A districting plan is a partitioning of a geographical region, such as a city or a state, into connected pieces with approximately equal population. U.S. law requires that states redraw their districts every ten years, and district lines have a significant effect on voter representation. Gerrymandering is the practice of drawing districts that increase the power of one group of voters at the expense of others, typically along partisan or racial lines. Recently, a community of mathematicians, computer scientists, and policy experts have developed a suite of techniques for drawing districting plans and detecting gerrymandering. Ensemble analysis—the sampling of many reasonable districting plans from a distribution, with the goal of establishing the range of typical outcomes—is an increasingly popular method in this domain that has recently been used effectively by expert witnesses in high-profile voting rights lawsuits. In these analyses, a districting plan is represented as a weight-balanced k-partitioning of the dual graph of geographic units; these units might be counties, voting precincts, or U.S. Census blocks, depending on the granularity of the analysis.

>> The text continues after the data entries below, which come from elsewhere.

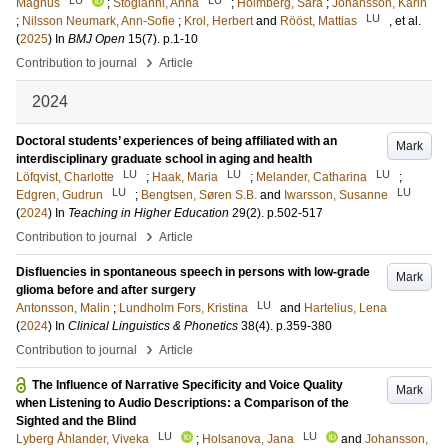
Magnus
;
Stogianni, Anna
;
Holmberg, Sara
;
Johansson, Karin
LU
;
Nilsson Neumark, Ann-Sofie
;
Krol, Herbert
and
Rööst, Mattias
, et al.
(
2025
) In
BMJ Open
15
(7)
.
p.1-10
›
Contribution to journal
Article
2024
Doctoral students’ experiences of being affiliated with an
Mark
interdisciplinary graduate school in aging and health
LU
LU
LU
Löfqvist, Charlotte
;
Haak, Maria
;
Melander, Catharina
;
LU
LU
Edgren, Gudrun
;
Bengtsen, Søren S.B.
and
Iwarsson, Susanne
(
2024
) In
Teaching in Higher Education
29
(2)
.
p.502-517
›
Contribution to journal
Article
Disfluencies in spontaneous speech in persons with low-grade
Mark
glioma before and after surgery
LU
Antonsson, Malin
;
Lundholm Fors, Kristina
and
Hartelius, Lena
(
2024
) In
Clinical Linguistics & Phonetics
38
(4)
.
p.359-380
›
Contribution to journal
Article
The Influence of Narrative Specificity and Voice Quality
Mark
when Listening to Audio Descriptions: a Comparison of the
Sighted and the Blind
LU
LU
Lyberg Åhlander, Viveka
;
Holsanova, Jana
and
Johansson,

To sample from a known distribution of districting plans, it is useful to employ a Markov chain. Our research group maintains the popular Python package GerryChain (github.com/mggg/GerryChain), which implements a variety of Markov chains for redistricting and has been used in court cases and published academic research. However, this package’s performance is severely limited for many types of chains, such as the recombination (ReCom) chain developed by DeFord et al. Recombination chains are attractive because they sample from a diverse set of reasonable plans by merging two contiguous districts at a time, drawing a random spanning tree, and cutting the tree into population-balanced halves. GerryChain.jl improves on the performance of the recombination chains implemented in the original GerryChain package by over an order of magnitude in a single-core setting, and the powerful worker pool-based parallelization features in Distributed.jl yield an additional 5x speedup. Through our continuing work on GerryChain.jl, we hope to advance the state of Julia’s geospatial packages and popularize Julia in the computational public policy community. Our work is available at github.com/mggg/GerryChainJulia.